[[ EXERCISE TEXT open ]]

Theme: Paul Muller

News From the Farm | September 5, 2016

It is hard for organic growers to practice sustainable agriculture without advocating better pay for farm workers. The overtime bill (AB1066) currently on the Governor’s desk would mean a pay increase for our workers.  Instead of the current practice of paying overtime after 10 hours, we would pay overtime after 8 hours in the day or 40 hours in the week.

During the busy season, we work 6 days a week and 10-hours a day because things ripen 7 days a week and all day long.  Adding the increased overtime pay to the increase in minimum wage to $15/hour starting in 2017, plus health insurance and its rising bite on our budget, plus labor scarcity – and we see that our model of labor-intensive organic farming is perhaps not sustainable. The added expense of these changes will increase our current labor budget by over 35% annually. Different farmers may react differently. Some will cut hours for their crews, and some will create different 6-hour shifts to fill the days work – which could actually harm fieldworkers, who rely on the long hours of summer when the bulk of their annual income is earned. [Read more…]

News From the Farm | July 25, 2016

We will start this Beet article with the cooing of the morning doves that at dawn begin their amorous calls to one another in a repetition of cadence and tone – 3 soft notes repeated 3 or 5 times, and then answered by another and another. A day break song welcoming the promise of another morning – softly, thankfully.

They begin the energy of awakening, as each moment of the change from dark to grey to sunrise is marked by another voice in the chorus.  Finches, sparrows, hawks and mockingbirds all add their calls to the day in a progression that is millenniums in the making and shall be so in the coming ages. A song beyond our time, from before our time – a gift given for the appreciation of the listener.  [Read more…]

News From the Farm | June 13, 2016

The weekend has nearly run out on me – 9pm on Sunday evening and a Beet is due by tomorrow morning at 6am. There is simply a lot to report in the short space of a few paragraphs… The farm update: Spring is done and Summer has arrived. Our early peaches, though small, have been pretty tasty. We have run through the first four varieties with another 12 or so to go. The Royal Blenheim apricots are a couple of weeks early so you should see them in your boxes – at least this week. We have Santa Rosa plums, basil, beans, the first sweet corn is ripening, summer squash, goddess and orchid melons – all so early, and, the crème de la crème, the first pick of cherry tomatoes. It is getting too hot for the collards, kale, chards, lettuces, broccoli, cabbage and carrots. Spring has sprung out of here and summer is upon us.

[[ EXERCISE TEXT closed ]]
[[ GIVEN RECORDS open ]]

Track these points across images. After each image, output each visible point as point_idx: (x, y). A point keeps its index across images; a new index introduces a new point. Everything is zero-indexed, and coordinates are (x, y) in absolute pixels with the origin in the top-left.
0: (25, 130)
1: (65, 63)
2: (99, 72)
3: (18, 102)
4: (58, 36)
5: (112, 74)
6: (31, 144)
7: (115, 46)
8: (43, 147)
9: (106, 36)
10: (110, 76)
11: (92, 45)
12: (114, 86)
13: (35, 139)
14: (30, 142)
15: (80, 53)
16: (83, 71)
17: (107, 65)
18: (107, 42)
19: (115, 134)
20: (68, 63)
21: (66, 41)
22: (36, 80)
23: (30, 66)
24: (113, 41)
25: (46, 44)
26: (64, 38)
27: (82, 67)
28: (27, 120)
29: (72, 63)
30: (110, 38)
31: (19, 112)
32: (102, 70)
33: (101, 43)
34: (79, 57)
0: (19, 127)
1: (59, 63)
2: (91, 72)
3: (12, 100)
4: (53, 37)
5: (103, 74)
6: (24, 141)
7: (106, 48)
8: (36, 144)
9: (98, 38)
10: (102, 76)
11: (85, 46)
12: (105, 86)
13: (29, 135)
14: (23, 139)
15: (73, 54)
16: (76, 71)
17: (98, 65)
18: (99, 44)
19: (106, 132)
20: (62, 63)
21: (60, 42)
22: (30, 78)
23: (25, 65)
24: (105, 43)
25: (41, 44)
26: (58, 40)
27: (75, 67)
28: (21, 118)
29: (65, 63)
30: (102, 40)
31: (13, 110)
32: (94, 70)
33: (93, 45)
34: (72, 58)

[[ GIVEN RECORDS closed ]]
[[ GIVEN RECORDS open ]]

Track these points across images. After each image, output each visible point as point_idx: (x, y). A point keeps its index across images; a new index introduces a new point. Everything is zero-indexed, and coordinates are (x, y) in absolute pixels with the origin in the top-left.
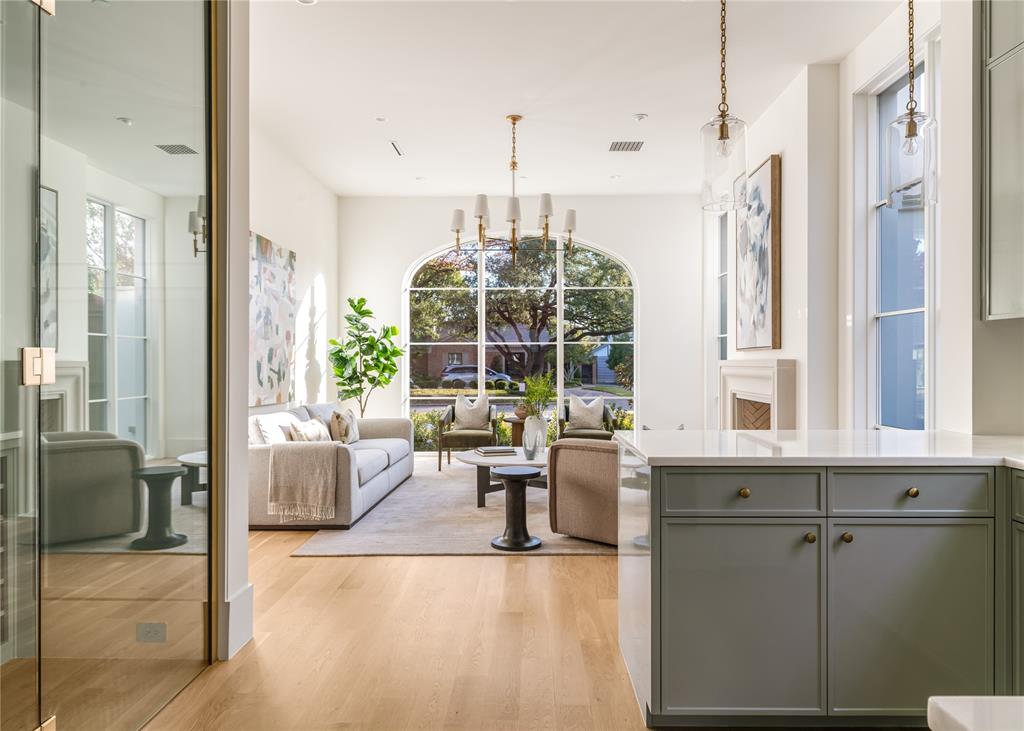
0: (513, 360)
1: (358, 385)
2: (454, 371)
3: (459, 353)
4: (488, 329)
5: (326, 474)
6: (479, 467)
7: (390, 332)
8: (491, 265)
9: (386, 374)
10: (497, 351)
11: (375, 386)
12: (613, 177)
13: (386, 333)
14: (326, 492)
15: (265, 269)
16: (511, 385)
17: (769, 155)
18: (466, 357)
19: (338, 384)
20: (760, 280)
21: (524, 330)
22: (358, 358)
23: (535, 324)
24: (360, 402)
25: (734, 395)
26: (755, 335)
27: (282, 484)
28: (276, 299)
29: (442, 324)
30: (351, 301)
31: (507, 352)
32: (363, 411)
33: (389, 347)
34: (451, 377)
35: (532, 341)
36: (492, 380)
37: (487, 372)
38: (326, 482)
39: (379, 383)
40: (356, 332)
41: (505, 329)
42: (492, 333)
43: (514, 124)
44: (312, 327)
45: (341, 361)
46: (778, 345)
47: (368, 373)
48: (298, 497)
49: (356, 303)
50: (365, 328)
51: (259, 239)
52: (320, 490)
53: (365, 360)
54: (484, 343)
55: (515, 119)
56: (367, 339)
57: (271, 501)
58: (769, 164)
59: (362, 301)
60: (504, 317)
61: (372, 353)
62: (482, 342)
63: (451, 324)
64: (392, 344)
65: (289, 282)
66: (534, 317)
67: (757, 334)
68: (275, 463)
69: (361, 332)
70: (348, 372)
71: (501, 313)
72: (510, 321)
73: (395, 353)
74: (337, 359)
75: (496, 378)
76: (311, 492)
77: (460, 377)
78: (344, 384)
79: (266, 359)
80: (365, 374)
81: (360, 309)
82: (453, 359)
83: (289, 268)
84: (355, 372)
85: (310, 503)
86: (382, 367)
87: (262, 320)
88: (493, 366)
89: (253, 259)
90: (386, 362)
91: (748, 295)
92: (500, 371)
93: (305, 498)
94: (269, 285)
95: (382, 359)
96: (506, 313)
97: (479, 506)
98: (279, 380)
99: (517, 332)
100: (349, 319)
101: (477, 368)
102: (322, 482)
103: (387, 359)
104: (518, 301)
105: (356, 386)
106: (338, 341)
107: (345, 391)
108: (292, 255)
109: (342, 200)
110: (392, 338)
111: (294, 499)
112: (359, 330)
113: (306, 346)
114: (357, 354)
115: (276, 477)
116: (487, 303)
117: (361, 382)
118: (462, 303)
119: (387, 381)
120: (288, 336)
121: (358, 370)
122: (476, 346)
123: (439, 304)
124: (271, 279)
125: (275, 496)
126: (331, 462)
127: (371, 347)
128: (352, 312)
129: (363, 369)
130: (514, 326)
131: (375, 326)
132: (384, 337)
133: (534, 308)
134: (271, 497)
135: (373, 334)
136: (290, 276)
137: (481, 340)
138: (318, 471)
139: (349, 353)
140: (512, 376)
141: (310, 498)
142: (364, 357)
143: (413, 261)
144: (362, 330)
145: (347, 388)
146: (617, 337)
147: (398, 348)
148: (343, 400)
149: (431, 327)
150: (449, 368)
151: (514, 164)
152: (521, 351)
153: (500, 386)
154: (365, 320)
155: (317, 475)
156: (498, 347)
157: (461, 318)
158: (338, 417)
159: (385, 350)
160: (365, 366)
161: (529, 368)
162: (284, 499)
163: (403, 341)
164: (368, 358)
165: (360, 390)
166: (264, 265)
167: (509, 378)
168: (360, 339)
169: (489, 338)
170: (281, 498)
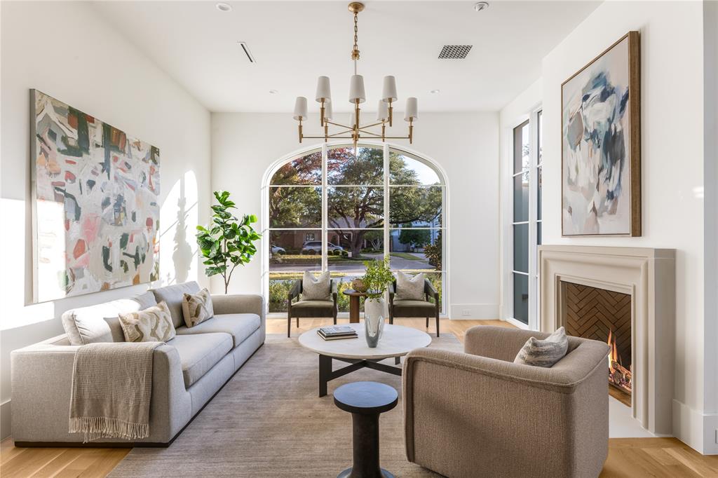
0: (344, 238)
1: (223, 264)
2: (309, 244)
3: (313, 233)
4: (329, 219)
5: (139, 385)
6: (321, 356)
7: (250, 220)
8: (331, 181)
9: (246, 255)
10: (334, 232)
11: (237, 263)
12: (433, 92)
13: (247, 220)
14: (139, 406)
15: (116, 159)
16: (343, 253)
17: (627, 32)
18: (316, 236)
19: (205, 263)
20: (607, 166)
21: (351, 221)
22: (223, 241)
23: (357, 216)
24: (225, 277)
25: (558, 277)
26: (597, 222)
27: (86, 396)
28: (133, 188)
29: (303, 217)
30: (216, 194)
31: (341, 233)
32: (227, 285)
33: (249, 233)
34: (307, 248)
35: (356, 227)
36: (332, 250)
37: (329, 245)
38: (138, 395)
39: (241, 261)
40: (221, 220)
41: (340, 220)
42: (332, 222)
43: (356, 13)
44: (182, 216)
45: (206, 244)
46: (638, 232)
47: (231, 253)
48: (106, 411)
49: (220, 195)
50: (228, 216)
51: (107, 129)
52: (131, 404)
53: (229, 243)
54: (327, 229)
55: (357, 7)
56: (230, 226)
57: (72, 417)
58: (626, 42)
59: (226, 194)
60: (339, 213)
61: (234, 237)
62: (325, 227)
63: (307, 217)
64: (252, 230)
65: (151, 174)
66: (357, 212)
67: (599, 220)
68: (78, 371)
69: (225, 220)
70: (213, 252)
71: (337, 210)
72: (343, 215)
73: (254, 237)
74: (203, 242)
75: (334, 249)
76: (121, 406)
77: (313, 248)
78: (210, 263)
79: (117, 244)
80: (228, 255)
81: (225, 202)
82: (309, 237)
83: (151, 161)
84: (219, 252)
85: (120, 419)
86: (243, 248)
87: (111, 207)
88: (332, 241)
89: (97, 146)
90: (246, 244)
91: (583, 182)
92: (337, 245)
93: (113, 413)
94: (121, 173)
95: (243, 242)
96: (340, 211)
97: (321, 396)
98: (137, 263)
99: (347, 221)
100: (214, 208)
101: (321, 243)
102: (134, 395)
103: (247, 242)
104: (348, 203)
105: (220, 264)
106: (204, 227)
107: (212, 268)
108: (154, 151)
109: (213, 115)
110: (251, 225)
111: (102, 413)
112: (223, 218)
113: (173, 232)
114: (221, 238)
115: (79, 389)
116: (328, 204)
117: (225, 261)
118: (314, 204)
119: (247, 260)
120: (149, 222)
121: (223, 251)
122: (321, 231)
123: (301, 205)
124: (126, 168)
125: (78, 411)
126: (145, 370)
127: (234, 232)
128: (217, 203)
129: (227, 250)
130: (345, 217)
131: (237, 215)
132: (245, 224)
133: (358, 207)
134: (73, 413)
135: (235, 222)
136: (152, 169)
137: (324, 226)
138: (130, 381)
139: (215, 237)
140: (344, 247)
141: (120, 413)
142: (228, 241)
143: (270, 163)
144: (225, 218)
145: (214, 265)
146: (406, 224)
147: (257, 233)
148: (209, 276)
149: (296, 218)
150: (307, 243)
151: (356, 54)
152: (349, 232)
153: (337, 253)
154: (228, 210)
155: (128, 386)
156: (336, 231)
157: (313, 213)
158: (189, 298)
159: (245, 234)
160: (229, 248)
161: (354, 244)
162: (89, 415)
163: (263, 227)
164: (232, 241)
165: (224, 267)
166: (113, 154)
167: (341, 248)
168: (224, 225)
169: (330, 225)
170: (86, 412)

[[ GIVEN RECORDS closed ]]

* _WHAT YOU NEED TO DO_
• 1. Answer these from the farm news text:
(a) Under the overtime bill, after how many hours in a week would overtime be paid?
(b) How many soft notes make up the repeated call of the morning doves?
(c) Which apricots are described as arriving a couple of weeks early?
• 2. Output the part of the farm news text that begins at the words "News From the Farm | July" and ends after "morning – softly, thankfully.".

* _RESPONSES FOR EACH TASK_
• 1.
(a) 40 hours
(b) 3 soft notes
(c) The Royal Blenheim apricots

• 2.
News From the Farm | July 25, 2016

We will start this Beet article with the cooing of the morning doves that at dawn begin their amorous calls to one another in a repetition of cadence and tone – 3 soft notes repeated 3 or 5 times, and then answered by another and another. A day break song welcoming the promise of another morning – softly, thankfully.